Pour une fois, « Sérénité » n’est point ennui. Plusieurs motifs se concatènent, semblant suggérer que la sérénité n’est point repos mais capacité à gérer émotions et à-coups avec un recul surplombant qui n’empêche pas d’enregistrer les soubresauts de la vie avec un détachement de sismographe. « Le Christ est ressuscité », feat. un sample traditionnel « connu de tous les Grecs », précise le livret, associe graves du tombeau et aigus du Ciel, entre lesquels se débattent les hommes du médium entre leurs émotions, leurs incompréhensions et, parfois, leur foi. « La vallée des peupliers » présente une main droite presque improvisante sur un accompagnement posé sur des basses solides sinon régulières. Dans la vallée, on entend
- les cloches qui sonnent,
- le vent qui soufflette, et même
- la vie qui s’attarde et trébuche doucement, sans sens prédéfini – semble-t-il – mais non sans jolies couleurs.

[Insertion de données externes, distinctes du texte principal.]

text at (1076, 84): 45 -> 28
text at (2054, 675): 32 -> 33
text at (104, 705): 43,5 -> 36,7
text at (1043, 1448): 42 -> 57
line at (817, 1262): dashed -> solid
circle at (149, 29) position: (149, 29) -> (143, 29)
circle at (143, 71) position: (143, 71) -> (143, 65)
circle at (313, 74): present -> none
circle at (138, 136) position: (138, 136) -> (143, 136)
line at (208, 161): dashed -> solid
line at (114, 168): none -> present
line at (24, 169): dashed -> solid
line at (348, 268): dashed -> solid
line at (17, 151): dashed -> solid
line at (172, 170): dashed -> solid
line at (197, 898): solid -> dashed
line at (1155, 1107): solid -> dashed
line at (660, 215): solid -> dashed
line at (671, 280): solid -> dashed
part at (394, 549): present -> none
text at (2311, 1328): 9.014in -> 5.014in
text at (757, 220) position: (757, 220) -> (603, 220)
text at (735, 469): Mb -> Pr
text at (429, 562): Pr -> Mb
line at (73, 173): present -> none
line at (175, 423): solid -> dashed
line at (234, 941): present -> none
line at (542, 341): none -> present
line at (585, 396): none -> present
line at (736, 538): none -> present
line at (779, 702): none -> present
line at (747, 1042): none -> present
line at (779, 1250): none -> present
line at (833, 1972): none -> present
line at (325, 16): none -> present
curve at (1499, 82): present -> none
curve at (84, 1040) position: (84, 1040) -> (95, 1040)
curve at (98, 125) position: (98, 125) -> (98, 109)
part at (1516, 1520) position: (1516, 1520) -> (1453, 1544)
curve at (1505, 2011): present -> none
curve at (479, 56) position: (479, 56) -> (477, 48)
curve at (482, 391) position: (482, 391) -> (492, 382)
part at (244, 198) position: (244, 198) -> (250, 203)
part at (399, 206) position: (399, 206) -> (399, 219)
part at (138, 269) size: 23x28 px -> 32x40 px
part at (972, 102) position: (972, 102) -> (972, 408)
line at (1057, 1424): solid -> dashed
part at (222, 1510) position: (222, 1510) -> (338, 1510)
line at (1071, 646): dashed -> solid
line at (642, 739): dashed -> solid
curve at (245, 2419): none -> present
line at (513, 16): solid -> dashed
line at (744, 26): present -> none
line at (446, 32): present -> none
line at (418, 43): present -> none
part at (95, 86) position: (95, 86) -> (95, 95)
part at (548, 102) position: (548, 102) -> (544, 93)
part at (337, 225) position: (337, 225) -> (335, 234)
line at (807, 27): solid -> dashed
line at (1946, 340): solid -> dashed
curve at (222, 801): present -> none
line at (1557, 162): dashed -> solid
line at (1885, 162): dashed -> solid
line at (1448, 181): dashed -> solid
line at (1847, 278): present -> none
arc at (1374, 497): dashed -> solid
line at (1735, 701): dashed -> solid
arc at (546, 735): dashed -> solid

« Nuit translucide » pose sur une basse fatale des silhouettes ombrées dans les aigus et les médiums. Quelques formes apparaissent, se précipitent, s’enfuient cependant que passe le temps en cycle de six notes… qui s’accélèrent soudain comme il arrive aux heures de se hâter. Les motifs cycliques finissent par devenir prépondérants, laissant entendre que, dans notre monde, translucide ou non, nocturne ou diurne, Saturne a beau porter un joli nom, il reste un dieu fort inquiétant. « L’amazone », seul prélude siglé « Allegro vivo ma leggiero », bondit sans faiblir mais pas sans frémir avec virtuosité durant 0’45. « La fée » est beaucoup plus nonchalante que la guerrière malgré un déluge de notes coulant comme des paillettes sur le pelage d’une licorne. Le compositeur et son interprète évacuent cependant l’aspect programmatique lié au titre pour se concentrer sur le mystère de ces créatures, traduit par
- la fluidité des traits,
- l’absence de thème clairement unificateur et
- la suspension finale qui se dérobe à toute résolution.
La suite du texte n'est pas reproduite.